From the depths of despair after the insipid performance against India, there's now a far more upbeat mood in the Pakistan camp. They kept their Champions Trophy campaign alive with an incisive display in the field against South Africa, and did enough with the bat to ward off a collapse, and know a position in the semi-finals is in their control. It would be a very handy stepping stone in the long-term project of rebuilding the one-day side.

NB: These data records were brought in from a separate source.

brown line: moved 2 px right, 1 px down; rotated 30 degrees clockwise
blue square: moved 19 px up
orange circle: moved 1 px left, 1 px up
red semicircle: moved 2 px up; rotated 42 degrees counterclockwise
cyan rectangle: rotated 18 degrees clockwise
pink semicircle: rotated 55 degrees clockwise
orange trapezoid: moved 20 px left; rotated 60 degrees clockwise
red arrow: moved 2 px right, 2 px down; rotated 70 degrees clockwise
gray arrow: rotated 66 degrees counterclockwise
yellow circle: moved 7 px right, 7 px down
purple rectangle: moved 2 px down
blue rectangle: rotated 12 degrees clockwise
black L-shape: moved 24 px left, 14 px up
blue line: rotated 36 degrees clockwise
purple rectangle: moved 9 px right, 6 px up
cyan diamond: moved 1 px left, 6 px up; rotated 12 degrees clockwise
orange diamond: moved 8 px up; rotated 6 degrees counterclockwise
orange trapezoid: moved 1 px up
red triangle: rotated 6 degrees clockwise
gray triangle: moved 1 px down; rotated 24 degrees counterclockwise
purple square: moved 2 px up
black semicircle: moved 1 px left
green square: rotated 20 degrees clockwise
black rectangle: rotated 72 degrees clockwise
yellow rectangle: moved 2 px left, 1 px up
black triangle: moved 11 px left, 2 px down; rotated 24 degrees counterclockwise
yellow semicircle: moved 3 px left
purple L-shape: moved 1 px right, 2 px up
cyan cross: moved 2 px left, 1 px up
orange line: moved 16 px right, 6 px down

After the dismal opening performance, coach Mickey Arthur spoke about the fear that inhibited Pakistan's players and nothing has changed his mind that they were "intimidated" by India. But the response has been heartening for him and he praised the open appraisals that had taken place after that match which enabled the turnaround against South Africa.
"I looked around the dressing room before that [India] game and we didn't believe that we could beat them," Arthur said. "It was such a contrast to the South Africa game were we believed in our skills and ability.
"I'm pretty honest and straightforward. We had some honest conversations and the good thing about it is that the players are contributing to that conversation now whereas a year ago they didn't. They are starting to take responsibility and once that happens it's a massive psychological barrier they have broken down in the dressing room. I come out of an environment where you have mature conversations all the time and they can't be sugar-coated, they have to happen for you to move forward. The guys responded fantastically well."
The victory was set up by an attack which found its teeth on a used pitch at Edgbaston - "I was happy they stuck us on a used one," Arthur said - with Imad Wasim removing AB de Villiers for the first golden duck of his ODI career and Hasan Ali producing one of the balls of the tournament to castle Wayne Parnell. Between them, Hasan and Imad took 5 for 44 off 16 overs. Along with a lively ODI debut from Fakhar Zaman, whose 31 off 23 balls gave Pakistan breathing space to absorb Morne Morkel's impressive spell, it was an impressive match for a clutch of the youngsters, something which gave Arthur great satisfaction.
"To see them perform is the best thing that can happen to any coach," he said. "Hasan Ali is one of those. If you saw him now and remember him a year ago he's developed, he's stronger and fitter, his skills are developing and he will be a fine all-round cricketer. He can field, he can bat, he can bowl. He's in great shape so I'm very proud of his development. He stands out as one of the beacons; him Babar Azam, Imad Wasim - we have some good young players coming through and we have to keep them believing."
There will also be two more experienced foes up against each other in the Group B match in Cardiff with Arthur pitted against Sri Lanka's South African-born coach Graham Ford. "Fordy and I have been very close over a long period of time so it's taking on an old friend. Sri Lanka are very dangerous, they played exceptionally well against India," Arthur said. "It's fearless cricket. They hit the ball hard, play outrageous shots. They will be a tough side to beat. We'll have to be on our game."
Though the focus is firmly on Cardiff and Monday's match, events thousands of miles away have also given Pakistan another boost. Afghanistan's victory against West Indies, inspired by Rashid Khan's 7 for 18, has widened the gap in the race for an automatic World Cup spot. Pakistan hold that position at No. 8 with West Indies' defeat leaving them further adrift ahead of the September 30 cut-off.
"It's been a focus of ours, we've had it over heads for a year and we've had some tough one-day series - England away, Australia away, they are tough - so to almost qualify is a huge relief but that doesn't stop where we want to take the one-day team," Arthur said. "We have to keep improving all the time, playing with intensity, keep the freshness so we can put a shake on at that World Cup.